I realize many people don’t like reading anything long-form online these days. It’s a plague that I hope will one day be cured, because there is so much we can learn from spending the time and listening to well crafted arguments. That’s why I think you should spend the time reading this address from Francis Shaeffer that he gave at a church in 1982. Maybe you have read his book A Christian Manifesto which is basically summarized in this talk, but I think it’s worth your time either way.

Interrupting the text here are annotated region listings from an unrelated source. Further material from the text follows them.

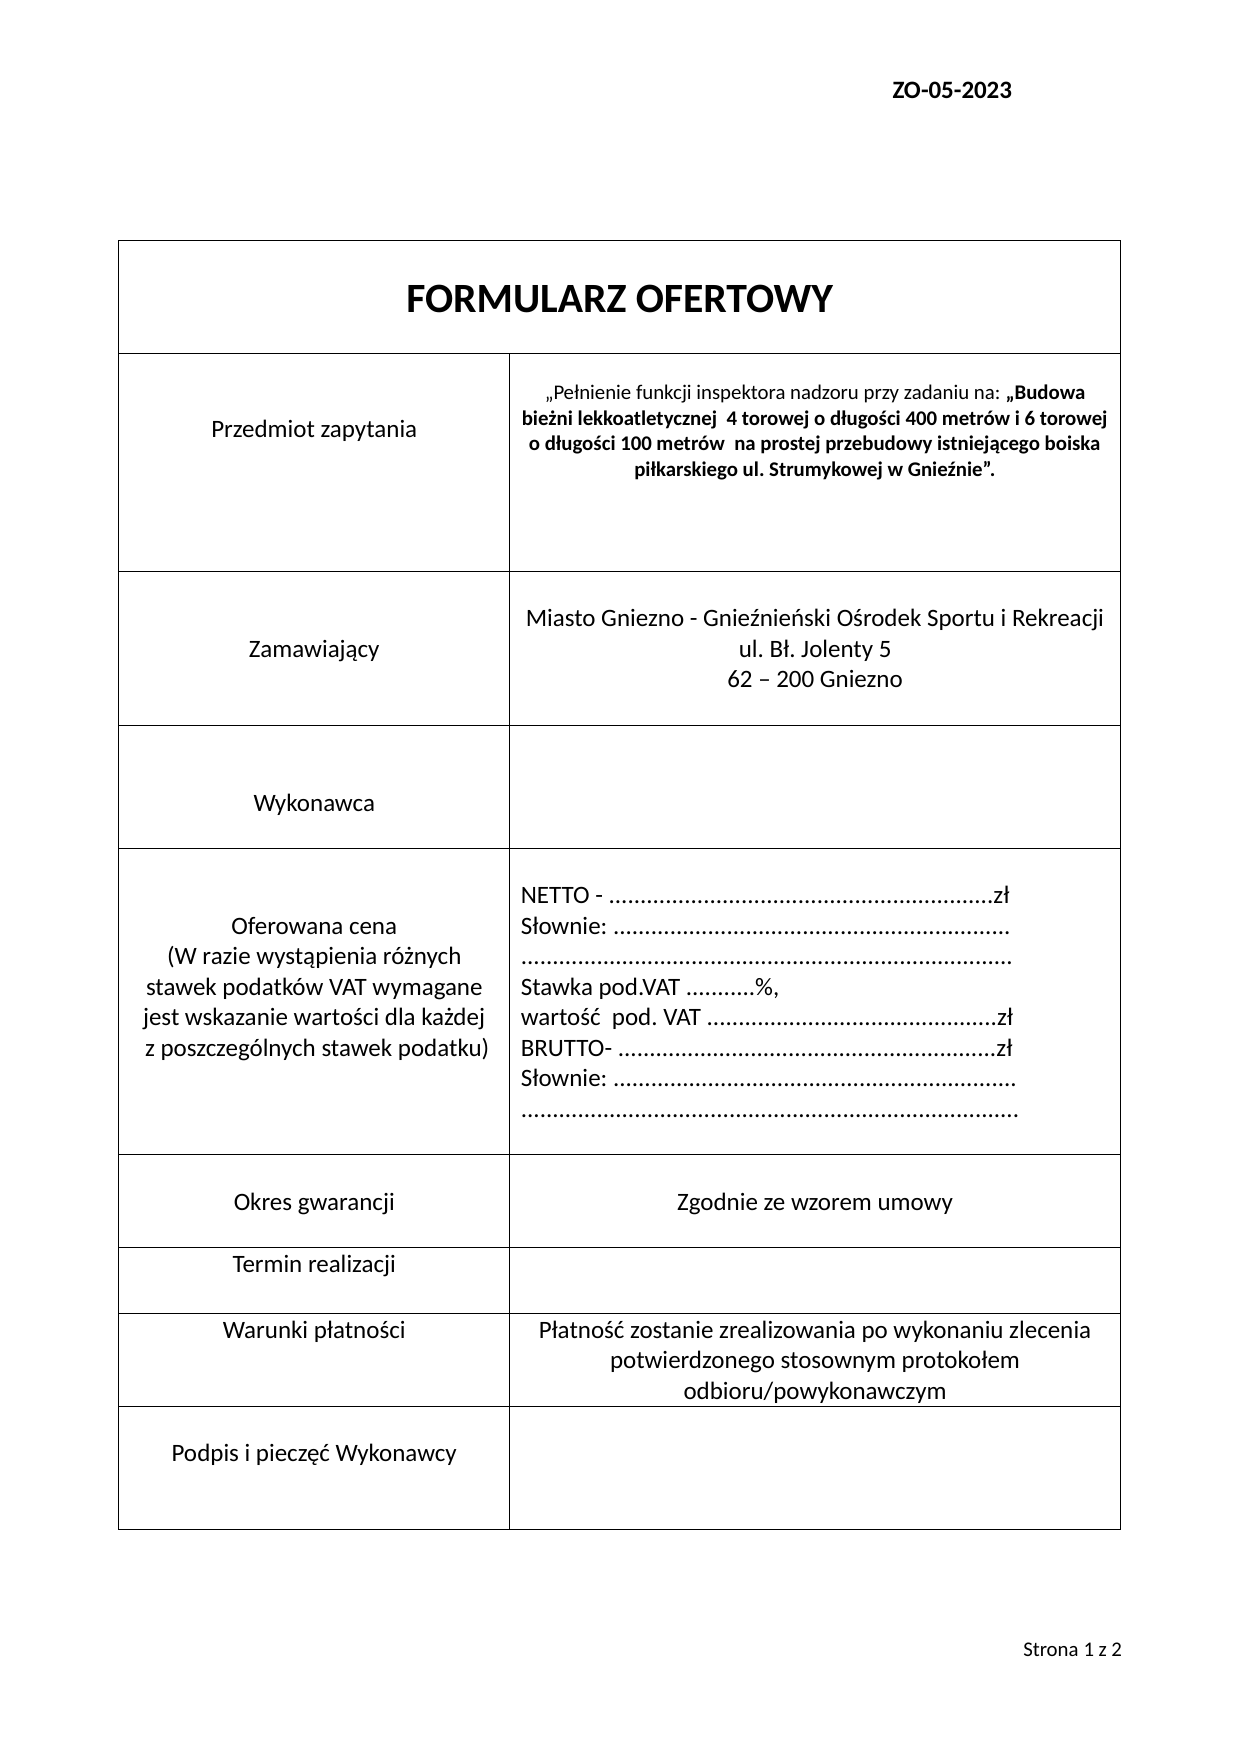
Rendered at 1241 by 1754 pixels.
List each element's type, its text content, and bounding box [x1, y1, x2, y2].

table_cell Płatność zostanie zrealizowania po wykonaniu zlecenia potwierdzonego stosownym protokołem odbioru/powykonawczym [510, 1314, 1120, 1406]
table_cell NETTO - .............................................................zł Słownie: ............................................................... .............................................................................. Stawka pod.VAT ...........%, wartość pod. VAT ..............................................zł BRUTTO- ............................................................zł Słownie: ................................................................ ............................................................................... [510, 849, 1120, 1154]
table_cell Okres gwarancji [119, 1155, 509, 1247]
table_cell Przedmiot zapytania [119, 354, 509, 571]
table_cell Miasto Gniezno - Gnieźnieński Ośrodek Sportu i Rekreacji ul. Bł. Jolenty 5 62 – 200 Gniezno [510, 572, 1120, 725]
table_cell „Pełnienie funkcji inspektora nadzoru przy zadaniu na: „Budowa bieżni lekkoatletycznej 4 torowej o długości 400 metrów i 6 torowej o długości 100 metrów na prostej przebudowy istniejącego boiska piłkarskiego ul. Strumykowej w Gnieźnie”. [510, 354, 1120, 571]
table_cell [510, 1407, 1120, 1529]
table_cell [510, 726, 1120, 848]
table_cell Podpis i pieczęć Wykonawcy [119, 1407, 509, 1529]
table_cell Wykonawca [119, 726, 509, 848]
table_header FORMULARZ OFERTOWY [119, 241, 1120, 353]
table_cell Warunki płatności [119, 1314, 509, 1406]
table_cell [510, 1248, 1120, 1313]
table_cell Zamawiający [119, 572, 509, 725]
table_cell Zgodnie ze wzorem umowy [510, 1155, 1120, 1247]
table_cell Termin realizacji [119, 1248, 509, 1313]
table_cell Oferowana cena (W razie wystąpienia różnych stawek podatków VAT wymagane jest wskazanie wartości dla każdej z poszczególnych stawek podatku) [119, 849, 509, 1154]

Even though he shared this 30 years ago, it’s urgency is still relevant. It’s probably one of the best discussions on culture I’ve ever read and I commend it to you for your sanctification and growth. Here’s a snippet that I thought was worth sharing, but definitely take the time and read the entire thing (remember this is 1982):
The January 11 Newsweek has an article about the baby in the womb. The first 5 or 6 pages are marvelous. If you haven’t seen it, you should see if you can get that issue. It’s January 11 and about the first 5 or 6 pages show conclusively what every biologist has known all along, and that is that human life begins at conception. There is no other time for human life to begin, except at conception. Monkey life begins at conception. Donkey life begins at conception. And human life begins at conception. Biologically, there is no discussion — never should have been — from a scientific viewpoint. I am not speaking of religion now. And this 5 or 6 pages very carefully goes into the fact that human life begins at conception. But you flip the page and there is this big black headline, “But is it a person?” And I’ll read the last sentence, “The problem is not determining when actual human life begins, but when the value of that life begins to out weigh other considerations, such as the health or even the happiness of the mother.”
We are not just talking about the health of the mother (it’s a propaganda line), or even the happiness of the mother. Listen! Spell that out! It means that the mother, for her own hedonistic happiness — selfish happiness — can take human life by her choice, by law. Do you understand what I have said? By law, on the basis of her individual choice of what makes her happy. She can take what has been declared to be, in the first five pages [of the article], without any question, human life. In other words, they acknowledge that human life is there, but it is an open question as to whether it is not right to kill that human life if it makes the mother happy.